Dr Jonathan Douglas (54:47.949)
Beautiful, beautiful. I think that's a fantastic moment I wish to wrap up. I want to thank you so much. So the book is Empathic Engagement in Clinical Practice, which is not nearly as good a title as the title of your other book, Quickies, a Guide to Brief Sex Therapy.

Douglas (55:07.502)
Yeah, I have a whole story about the title of that book, but we don't have time.

Dr Jonathan Douglas (55:11.545)
But so it's an APA published book, I believe, correct? Yeah, very good. Very good.

Douglas (55:16.61)
Yes, it is. There's a companion video as well.

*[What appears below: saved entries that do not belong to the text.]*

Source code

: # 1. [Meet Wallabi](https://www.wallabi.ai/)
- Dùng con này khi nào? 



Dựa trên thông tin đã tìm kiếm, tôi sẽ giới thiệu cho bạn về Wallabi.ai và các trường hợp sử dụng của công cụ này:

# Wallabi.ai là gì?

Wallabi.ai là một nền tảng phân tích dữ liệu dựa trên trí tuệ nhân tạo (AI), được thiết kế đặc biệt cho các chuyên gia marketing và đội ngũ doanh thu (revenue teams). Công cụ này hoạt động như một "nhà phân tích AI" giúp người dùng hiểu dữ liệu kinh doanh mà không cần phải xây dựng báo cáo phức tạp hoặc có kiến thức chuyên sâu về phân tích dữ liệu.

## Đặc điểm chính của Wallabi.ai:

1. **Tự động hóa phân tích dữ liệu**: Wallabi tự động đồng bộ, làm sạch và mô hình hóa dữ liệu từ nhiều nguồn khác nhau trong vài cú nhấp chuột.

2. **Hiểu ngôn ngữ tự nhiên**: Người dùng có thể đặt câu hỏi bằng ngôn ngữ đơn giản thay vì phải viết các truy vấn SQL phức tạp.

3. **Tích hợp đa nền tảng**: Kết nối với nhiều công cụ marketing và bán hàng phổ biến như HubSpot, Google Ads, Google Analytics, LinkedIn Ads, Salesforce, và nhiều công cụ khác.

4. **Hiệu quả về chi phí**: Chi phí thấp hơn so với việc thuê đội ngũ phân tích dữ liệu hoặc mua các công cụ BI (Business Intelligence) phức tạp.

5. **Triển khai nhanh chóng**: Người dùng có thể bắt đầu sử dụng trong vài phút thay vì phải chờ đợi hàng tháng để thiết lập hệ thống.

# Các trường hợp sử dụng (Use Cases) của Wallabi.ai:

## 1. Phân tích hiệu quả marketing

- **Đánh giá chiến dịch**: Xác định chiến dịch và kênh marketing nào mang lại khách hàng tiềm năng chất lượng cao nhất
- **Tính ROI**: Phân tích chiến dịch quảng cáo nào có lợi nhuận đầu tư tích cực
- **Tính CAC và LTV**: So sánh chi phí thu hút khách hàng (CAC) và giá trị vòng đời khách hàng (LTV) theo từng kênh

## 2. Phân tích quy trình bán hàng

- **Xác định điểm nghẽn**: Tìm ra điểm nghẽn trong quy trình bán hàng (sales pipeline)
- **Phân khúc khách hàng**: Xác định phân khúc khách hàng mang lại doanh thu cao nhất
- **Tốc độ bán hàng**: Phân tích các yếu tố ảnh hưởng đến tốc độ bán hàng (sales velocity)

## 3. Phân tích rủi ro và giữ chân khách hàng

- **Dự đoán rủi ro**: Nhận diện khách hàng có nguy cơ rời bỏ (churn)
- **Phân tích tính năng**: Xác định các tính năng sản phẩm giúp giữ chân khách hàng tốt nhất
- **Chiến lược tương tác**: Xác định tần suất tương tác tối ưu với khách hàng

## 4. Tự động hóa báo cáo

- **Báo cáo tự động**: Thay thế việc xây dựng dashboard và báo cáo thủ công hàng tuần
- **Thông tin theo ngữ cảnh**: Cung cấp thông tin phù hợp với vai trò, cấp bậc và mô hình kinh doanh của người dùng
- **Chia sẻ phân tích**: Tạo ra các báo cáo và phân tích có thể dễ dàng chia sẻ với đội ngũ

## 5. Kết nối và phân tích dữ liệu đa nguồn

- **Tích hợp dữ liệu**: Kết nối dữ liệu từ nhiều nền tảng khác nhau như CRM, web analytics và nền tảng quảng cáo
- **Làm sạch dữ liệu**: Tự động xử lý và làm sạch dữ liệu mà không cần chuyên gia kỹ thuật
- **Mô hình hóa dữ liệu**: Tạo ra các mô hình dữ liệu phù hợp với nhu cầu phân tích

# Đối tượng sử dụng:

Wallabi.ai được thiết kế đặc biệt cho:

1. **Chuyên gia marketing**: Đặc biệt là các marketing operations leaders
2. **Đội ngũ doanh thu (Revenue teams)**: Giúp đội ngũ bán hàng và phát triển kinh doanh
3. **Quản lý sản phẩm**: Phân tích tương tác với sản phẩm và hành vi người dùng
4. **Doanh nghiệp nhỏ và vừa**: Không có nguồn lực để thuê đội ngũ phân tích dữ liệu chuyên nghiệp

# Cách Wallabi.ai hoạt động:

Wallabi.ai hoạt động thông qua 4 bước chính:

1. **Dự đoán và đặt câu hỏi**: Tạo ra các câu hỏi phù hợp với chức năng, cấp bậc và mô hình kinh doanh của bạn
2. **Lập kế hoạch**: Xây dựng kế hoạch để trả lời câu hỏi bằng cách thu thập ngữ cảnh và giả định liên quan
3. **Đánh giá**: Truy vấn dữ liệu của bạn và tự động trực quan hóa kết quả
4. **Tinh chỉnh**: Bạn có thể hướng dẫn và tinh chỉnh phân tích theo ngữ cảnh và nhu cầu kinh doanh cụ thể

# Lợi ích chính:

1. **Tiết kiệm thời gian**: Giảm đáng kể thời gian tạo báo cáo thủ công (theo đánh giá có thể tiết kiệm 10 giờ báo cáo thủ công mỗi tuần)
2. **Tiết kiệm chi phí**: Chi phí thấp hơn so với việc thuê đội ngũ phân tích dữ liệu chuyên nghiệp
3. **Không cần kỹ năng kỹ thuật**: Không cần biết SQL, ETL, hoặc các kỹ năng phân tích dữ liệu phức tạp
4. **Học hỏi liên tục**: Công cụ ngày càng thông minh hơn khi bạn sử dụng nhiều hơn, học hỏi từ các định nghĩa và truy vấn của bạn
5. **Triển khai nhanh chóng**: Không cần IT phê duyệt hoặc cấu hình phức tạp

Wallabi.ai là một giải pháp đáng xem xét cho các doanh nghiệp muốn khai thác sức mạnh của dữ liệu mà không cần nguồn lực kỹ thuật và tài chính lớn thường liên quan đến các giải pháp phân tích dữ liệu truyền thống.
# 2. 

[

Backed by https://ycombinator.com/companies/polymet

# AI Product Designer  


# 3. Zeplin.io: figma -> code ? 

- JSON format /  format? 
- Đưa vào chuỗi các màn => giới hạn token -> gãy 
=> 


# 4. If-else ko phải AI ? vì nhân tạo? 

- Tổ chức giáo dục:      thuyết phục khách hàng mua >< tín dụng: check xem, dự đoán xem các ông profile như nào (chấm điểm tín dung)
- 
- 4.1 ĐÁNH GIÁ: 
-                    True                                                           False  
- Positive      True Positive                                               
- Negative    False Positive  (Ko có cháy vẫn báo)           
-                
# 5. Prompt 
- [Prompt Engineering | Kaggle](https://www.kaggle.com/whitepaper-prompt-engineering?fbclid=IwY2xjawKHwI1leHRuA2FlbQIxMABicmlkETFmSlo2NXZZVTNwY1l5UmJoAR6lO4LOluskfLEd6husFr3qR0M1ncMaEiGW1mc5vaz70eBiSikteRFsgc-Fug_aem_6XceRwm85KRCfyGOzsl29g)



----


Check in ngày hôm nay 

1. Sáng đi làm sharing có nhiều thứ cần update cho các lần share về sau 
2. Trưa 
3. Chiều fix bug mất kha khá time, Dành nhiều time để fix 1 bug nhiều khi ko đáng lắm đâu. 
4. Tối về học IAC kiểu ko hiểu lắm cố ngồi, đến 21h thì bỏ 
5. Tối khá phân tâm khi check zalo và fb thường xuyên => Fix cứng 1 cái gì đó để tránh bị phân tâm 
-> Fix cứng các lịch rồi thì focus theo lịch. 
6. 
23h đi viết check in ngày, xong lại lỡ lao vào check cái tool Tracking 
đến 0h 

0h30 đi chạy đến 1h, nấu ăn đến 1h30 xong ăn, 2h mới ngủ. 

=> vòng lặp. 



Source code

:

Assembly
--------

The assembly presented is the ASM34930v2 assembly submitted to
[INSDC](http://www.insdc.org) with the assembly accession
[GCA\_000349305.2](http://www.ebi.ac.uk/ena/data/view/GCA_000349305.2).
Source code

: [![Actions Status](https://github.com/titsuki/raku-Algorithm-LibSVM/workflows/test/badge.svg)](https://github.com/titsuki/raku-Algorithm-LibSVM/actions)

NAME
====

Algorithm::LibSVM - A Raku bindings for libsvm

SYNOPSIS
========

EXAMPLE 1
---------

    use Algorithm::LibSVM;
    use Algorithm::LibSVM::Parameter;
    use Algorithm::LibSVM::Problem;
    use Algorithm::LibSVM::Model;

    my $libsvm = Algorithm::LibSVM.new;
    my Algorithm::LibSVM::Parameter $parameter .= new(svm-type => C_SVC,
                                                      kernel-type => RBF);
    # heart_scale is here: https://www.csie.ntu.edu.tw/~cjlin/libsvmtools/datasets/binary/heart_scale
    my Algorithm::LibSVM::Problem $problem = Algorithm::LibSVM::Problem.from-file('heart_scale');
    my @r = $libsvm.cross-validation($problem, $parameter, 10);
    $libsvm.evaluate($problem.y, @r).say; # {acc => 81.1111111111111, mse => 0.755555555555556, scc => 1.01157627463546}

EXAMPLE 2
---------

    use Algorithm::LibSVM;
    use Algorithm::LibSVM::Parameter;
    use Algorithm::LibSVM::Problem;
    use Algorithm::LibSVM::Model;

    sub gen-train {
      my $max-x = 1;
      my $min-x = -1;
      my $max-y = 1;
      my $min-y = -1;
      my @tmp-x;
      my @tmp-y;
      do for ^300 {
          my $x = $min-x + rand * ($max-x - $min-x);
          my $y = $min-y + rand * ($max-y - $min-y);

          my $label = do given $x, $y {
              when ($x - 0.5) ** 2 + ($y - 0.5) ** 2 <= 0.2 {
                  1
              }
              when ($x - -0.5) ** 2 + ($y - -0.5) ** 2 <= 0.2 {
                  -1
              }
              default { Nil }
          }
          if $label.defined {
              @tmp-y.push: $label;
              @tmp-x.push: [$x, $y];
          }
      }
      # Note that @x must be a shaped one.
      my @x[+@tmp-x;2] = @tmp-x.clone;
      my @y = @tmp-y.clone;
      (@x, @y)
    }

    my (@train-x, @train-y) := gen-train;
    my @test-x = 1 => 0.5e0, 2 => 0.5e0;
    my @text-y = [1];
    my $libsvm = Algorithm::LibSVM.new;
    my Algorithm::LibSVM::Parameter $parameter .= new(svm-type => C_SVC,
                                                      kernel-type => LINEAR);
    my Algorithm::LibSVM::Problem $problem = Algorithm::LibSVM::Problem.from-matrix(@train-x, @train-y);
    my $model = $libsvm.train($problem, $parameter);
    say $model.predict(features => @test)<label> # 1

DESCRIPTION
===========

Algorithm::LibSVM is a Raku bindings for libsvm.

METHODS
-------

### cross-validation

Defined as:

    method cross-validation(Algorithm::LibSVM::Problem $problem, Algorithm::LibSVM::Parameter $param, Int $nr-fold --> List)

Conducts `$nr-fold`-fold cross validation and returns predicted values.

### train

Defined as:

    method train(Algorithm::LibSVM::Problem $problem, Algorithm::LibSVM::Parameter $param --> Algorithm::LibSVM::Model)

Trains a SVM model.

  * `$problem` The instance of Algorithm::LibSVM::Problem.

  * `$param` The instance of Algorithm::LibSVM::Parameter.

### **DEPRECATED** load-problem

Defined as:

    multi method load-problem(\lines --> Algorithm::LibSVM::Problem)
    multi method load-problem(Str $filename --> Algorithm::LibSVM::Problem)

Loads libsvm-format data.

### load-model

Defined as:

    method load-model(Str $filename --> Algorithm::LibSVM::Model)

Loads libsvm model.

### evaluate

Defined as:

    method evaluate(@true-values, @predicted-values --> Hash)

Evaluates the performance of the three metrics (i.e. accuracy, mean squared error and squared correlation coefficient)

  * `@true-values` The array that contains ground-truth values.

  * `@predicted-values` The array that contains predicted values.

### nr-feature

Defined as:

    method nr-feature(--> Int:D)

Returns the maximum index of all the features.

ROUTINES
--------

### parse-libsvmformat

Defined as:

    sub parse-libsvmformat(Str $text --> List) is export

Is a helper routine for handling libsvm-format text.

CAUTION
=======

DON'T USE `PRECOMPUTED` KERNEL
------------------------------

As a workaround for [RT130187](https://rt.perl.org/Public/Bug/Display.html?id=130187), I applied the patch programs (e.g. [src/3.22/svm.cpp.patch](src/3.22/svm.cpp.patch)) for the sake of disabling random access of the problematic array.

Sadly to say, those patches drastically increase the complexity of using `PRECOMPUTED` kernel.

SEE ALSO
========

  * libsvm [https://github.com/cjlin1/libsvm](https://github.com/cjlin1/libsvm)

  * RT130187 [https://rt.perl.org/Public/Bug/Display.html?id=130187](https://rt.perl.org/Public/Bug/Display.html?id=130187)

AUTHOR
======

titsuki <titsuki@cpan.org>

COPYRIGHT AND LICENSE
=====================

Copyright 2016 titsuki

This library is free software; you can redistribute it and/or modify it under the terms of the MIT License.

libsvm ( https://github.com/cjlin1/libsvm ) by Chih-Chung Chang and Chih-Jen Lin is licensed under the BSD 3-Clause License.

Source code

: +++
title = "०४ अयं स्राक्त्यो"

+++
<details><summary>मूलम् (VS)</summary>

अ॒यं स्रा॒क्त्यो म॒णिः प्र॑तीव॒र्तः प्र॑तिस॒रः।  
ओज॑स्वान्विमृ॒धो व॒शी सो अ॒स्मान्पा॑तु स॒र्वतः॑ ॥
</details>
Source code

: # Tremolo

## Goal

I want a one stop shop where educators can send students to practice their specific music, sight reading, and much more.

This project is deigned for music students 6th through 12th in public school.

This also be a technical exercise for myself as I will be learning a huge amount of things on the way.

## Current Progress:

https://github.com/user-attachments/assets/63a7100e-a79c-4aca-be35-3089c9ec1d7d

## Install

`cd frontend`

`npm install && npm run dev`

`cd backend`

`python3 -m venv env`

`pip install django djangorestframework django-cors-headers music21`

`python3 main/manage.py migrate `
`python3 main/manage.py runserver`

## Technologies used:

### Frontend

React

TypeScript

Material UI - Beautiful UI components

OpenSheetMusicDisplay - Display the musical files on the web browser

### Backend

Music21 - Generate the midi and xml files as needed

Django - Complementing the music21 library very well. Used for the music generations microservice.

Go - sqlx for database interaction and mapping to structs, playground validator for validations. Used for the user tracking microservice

Dr Jonathan Douglas (55:22.281)
Yes, I saw that and I am intrigued. thinking I might just chase that down because that strikes me because the book strikes me as a fantastic training resource. And I think the video could really bring it home. Right.

Douglas (55:33.07)
Thank you.

Douglas (55:36.96)
APA is really great. They had me come in, they found some clients that were interested in being filmed and being interviewed by me and one of them we ended up using. And so there's the interview that's there. And then there's an interview with me ahead of time and then an interview with me by the host about pieces that were pivot points during that interview. So it is, it's a great way of teasing out the dynamics of empathy.

Dr Jonathan Douglas (56:06.973)
I it. I love it. think I will chase that down because I think it's, you know, what a wonderful tool that would be. Right. So, yeah. Well, thank you so much. I appreciate again, your patience, you know, getting us all set up and thank you so much for a great conversation.